Note that this woman who has been ritually impure for twelve
long years, has had no social life, no place in society all this time, is just
as important to Jesus as the daughter of one the most prominent leaders in
town. Jesus is in a hurry to help the girl, but takes time to stop, talk with,
get to know, and relieve the woman of her dis-ease, suggesting that there is an
important place for people on the outside and margins of society in the
realization of God’s reign on earth.
Also note the number of people who, like the doctors and
others, see both this woman and the girls as lost causes and not worthy of
Jesus’ time and effort. When he arrives to the home of the girl and announces
that the girl is not dead but is only sleeping, we are told, “And they laughed
at him.” Yet, for Jesus there are no lost causes.

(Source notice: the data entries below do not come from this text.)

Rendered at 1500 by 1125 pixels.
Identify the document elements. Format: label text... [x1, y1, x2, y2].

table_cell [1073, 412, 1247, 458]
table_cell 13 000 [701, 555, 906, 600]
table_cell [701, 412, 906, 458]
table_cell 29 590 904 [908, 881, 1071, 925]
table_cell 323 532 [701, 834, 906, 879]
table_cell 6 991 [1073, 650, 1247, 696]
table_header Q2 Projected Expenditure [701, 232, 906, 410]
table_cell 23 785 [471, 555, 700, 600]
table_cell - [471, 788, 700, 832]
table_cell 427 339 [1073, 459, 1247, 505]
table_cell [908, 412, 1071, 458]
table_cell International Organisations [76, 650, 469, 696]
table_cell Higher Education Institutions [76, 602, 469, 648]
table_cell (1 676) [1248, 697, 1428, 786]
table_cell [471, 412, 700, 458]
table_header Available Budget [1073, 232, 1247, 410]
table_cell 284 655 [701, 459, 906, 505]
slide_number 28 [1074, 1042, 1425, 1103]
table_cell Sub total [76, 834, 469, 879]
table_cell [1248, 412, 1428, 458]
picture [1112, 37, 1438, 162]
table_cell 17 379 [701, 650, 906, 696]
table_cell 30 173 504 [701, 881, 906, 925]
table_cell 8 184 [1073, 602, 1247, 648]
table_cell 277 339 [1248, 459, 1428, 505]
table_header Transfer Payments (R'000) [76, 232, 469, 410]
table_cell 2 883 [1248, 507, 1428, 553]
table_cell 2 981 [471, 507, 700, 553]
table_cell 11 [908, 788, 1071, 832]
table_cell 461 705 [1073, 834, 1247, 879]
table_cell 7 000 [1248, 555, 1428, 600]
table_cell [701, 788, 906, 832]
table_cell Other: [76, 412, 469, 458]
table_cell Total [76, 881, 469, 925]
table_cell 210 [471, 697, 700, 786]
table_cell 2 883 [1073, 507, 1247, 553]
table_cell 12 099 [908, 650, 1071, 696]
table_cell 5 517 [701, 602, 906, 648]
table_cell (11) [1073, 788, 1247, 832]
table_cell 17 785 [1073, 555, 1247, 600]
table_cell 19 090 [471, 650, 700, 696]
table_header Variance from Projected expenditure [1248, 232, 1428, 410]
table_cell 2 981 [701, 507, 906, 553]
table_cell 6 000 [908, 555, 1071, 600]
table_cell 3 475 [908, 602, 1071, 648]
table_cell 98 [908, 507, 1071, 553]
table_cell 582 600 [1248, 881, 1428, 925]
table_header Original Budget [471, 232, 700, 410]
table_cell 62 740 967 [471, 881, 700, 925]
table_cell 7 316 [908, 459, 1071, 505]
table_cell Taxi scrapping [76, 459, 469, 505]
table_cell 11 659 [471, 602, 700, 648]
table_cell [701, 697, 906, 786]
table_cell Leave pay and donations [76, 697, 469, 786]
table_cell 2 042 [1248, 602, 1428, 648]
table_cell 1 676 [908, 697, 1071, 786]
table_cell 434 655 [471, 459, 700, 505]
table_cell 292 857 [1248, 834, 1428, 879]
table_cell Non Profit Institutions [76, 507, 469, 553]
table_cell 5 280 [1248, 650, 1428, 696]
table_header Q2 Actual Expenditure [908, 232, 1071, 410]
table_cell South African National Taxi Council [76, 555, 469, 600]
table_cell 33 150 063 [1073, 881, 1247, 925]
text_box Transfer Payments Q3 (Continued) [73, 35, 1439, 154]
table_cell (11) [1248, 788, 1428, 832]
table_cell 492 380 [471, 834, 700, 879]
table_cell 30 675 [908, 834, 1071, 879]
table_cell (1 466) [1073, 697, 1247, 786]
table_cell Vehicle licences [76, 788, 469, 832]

Finally, we might note that despite their vastly different
stations in life, the father and the woman with a flow of blood share several
things in common: both come to Jesus, not he to them; both are persistent in
getting to Jesus; both have absolute faith in the power of Jesus to make things
right. The desperation of both the father and the woman is as palpable as
anything we experience in the world about us.
Expressing our desperation and acting on it is the beginning
of healing for all of us. “He was tired and emptied/ but he was not angry./ He
looked at me and the lightning refilled him,/ and he smiled at me and I knew that I was healed.”